C’était un homme impertinent, toujours sur la brèche, toujours prompte à dénoncer les injustices de ce monde dans ses films. Le grand cinéaste burkinabè Pierre Yaméogo est décédé à Ouagadougou, le lundi 1er avril, à l’âge de 63 ans, des suites d’une longue maladie.
Le cinéma était la raison de vivre de Pierre Yaméogo. Dès ses débuts, en 1987, avec Dunia, le jeune réalisateur, il a 32 ans, dénonce les effets néfastes de traditions rétrogrades et de croyances archaïques.

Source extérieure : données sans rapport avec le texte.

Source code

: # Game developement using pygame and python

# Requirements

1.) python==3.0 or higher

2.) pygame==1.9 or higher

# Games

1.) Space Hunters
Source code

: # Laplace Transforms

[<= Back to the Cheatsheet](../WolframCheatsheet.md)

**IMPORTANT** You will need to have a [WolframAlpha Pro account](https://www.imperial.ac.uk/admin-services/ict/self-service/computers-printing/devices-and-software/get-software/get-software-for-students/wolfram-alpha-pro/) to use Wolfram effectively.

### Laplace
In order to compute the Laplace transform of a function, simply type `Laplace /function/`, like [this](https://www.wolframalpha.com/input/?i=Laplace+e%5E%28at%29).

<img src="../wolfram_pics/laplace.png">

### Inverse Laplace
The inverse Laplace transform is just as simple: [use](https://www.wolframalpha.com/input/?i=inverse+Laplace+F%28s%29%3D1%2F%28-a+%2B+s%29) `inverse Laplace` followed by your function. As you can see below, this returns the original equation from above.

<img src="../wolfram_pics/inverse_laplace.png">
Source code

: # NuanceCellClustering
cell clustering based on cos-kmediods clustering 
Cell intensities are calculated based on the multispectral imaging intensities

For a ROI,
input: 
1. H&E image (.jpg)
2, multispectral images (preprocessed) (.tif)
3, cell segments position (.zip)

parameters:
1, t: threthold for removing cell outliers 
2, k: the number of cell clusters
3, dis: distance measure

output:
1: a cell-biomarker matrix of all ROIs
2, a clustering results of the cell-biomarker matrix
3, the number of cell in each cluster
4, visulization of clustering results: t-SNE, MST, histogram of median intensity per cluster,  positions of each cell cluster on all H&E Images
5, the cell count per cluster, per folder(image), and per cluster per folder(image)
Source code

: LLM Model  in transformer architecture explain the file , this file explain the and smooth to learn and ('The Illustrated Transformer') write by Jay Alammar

Du court au long, du documentaire à la fiction, il entend exhorter les peuples africains à se prendre en charge. Ainsi, en 2005, il fait un film sur le thème du viol et de l’inceste et il lui donne pour titre Delwende, « Lève-toi et marche », en moré.
Pierre Yaméogo attirait toujours des oppositions et a eu à maintes reprises affaire avec la censure. En 1998, son film Silmandé, où il dénonçait violemment la mainmise des Libanais sur l’économie africaine, n’est pas sorti en Côte d’Ivoire, en revanche, il a battu tous les records d’entrées au Burkina Faso.
En 2011, Bayiri raconte le drame des Burkinabè chassés de Côte d’Ivoire. Film animé d’une juste colère, il n’est pas présenté au Fespaco, le grand festival panafricain de Ouagadougou, ni diffusé par Canal+ qui l’a pourtant financé. Cinéaste engagé, courageux, plein d’humour, Pierre Yaméogo a cru jusqu’à la fin à la vertu du cinéma pour défendre le droit et faire changer les mentalités.